- **PROBLEM DESCRIPTION**
Edit everything from the start of the records down to the line containing "export const myFeature": change "myFeature" to "bracketFeature" and leave every other character as it is.

- **EXERCISE MATERIALS**
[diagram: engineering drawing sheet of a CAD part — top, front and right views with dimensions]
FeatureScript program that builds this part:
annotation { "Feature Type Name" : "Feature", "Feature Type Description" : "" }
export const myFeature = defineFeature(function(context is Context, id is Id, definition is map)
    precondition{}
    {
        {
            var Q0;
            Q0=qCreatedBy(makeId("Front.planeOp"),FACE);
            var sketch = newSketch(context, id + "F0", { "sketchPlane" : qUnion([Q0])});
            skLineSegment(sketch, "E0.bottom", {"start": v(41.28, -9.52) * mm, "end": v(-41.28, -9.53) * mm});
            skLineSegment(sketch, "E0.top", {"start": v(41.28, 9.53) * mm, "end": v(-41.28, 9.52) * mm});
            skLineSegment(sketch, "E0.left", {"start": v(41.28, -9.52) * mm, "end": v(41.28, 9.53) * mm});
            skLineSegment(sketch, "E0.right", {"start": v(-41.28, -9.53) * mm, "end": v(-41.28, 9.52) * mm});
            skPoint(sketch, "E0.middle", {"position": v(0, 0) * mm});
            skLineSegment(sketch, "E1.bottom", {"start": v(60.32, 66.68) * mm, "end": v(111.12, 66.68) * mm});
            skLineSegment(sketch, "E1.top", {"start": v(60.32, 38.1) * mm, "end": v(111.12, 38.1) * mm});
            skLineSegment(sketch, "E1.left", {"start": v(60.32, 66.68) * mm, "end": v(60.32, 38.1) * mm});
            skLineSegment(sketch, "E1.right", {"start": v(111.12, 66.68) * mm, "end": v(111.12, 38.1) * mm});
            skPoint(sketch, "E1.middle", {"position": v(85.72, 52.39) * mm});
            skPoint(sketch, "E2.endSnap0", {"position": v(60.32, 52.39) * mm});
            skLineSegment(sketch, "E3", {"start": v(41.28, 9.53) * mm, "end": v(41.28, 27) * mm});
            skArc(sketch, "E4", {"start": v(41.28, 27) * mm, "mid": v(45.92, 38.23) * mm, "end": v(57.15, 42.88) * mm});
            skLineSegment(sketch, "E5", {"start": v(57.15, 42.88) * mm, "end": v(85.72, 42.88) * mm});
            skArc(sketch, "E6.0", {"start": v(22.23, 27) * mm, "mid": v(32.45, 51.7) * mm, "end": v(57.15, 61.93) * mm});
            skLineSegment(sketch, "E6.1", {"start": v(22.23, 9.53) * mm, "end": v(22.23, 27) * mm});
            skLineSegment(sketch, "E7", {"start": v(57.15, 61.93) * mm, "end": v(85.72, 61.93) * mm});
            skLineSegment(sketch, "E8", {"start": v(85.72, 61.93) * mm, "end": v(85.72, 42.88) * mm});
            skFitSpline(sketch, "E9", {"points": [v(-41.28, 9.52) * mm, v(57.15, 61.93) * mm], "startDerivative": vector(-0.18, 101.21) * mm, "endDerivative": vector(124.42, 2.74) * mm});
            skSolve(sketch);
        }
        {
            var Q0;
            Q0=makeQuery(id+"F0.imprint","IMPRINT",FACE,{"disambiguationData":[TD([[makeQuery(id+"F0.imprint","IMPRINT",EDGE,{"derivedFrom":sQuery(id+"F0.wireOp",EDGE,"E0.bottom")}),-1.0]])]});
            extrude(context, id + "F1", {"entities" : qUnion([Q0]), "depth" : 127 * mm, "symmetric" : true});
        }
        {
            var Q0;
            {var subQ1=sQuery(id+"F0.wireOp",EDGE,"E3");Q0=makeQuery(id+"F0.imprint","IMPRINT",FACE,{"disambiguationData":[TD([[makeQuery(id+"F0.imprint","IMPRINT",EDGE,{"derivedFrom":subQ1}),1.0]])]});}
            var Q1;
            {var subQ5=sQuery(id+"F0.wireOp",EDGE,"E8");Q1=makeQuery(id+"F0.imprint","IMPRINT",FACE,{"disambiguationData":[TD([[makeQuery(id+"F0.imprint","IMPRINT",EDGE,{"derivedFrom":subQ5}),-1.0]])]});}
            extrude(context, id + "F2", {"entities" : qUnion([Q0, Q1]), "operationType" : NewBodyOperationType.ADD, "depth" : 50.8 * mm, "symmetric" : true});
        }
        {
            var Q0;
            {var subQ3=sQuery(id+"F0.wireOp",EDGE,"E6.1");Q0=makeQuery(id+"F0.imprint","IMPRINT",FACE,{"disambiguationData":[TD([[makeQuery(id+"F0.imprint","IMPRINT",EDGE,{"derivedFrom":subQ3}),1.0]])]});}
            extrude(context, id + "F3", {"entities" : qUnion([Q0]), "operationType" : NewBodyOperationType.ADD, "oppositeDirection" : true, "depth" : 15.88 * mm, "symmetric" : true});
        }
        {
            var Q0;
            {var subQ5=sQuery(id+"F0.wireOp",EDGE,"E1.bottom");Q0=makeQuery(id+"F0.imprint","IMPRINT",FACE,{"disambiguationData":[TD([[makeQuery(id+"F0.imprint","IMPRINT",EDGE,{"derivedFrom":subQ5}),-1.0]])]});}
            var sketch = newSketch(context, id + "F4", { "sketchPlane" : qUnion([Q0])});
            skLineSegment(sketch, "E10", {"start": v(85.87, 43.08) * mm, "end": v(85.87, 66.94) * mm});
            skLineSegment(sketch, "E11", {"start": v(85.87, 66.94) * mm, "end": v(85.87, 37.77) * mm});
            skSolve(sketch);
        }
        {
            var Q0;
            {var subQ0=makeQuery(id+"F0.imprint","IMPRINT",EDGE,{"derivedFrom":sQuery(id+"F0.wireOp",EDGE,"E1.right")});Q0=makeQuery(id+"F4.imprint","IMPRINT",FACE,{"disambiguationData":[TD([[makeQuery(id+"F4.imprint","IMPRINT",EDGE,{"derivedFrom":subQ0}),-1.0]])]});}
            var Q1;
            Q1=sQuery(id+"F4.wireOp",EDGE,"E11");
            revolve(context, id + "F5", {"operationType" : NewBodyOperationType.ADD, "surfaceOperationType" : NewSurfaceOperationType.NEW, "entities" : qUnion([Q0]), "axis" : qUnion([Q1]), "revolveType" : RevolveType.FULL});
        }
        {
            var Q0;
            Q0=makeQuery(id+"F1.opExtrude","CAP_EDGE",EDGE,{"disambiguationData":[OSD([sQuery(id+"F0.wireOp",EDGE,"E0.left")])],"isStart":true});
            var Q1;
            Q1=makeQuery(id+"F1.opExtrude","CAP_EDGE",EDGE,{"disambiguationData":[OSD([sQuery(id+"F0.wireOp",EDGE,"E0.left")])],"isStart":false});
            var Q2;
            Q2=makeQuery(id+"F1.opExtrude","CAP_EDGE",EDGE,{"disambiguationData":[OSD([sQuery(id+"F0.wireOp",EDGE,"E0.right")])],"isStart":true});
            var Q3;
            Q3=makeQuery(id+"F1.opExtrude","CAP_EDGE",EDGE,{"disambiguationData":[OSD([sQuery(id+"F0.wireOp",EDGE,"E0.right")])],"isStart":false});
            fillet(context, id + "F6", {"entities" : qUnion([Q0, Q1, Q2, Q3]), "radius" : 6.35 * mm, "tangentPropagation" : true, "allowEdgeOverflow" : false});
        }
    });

- **OUTPUT FOR THIS EXERCISE**
[diagram: engineering drawing sheet of a CAD part — top, front and right views with dimensions]
FeatureScript program that builds this part:
annotation { "Feature Type Name" : "Feature", "Feature Type Description" : "" }
export const bracketFeature = defineFeature(function(context is Context, id is Id, definition is map)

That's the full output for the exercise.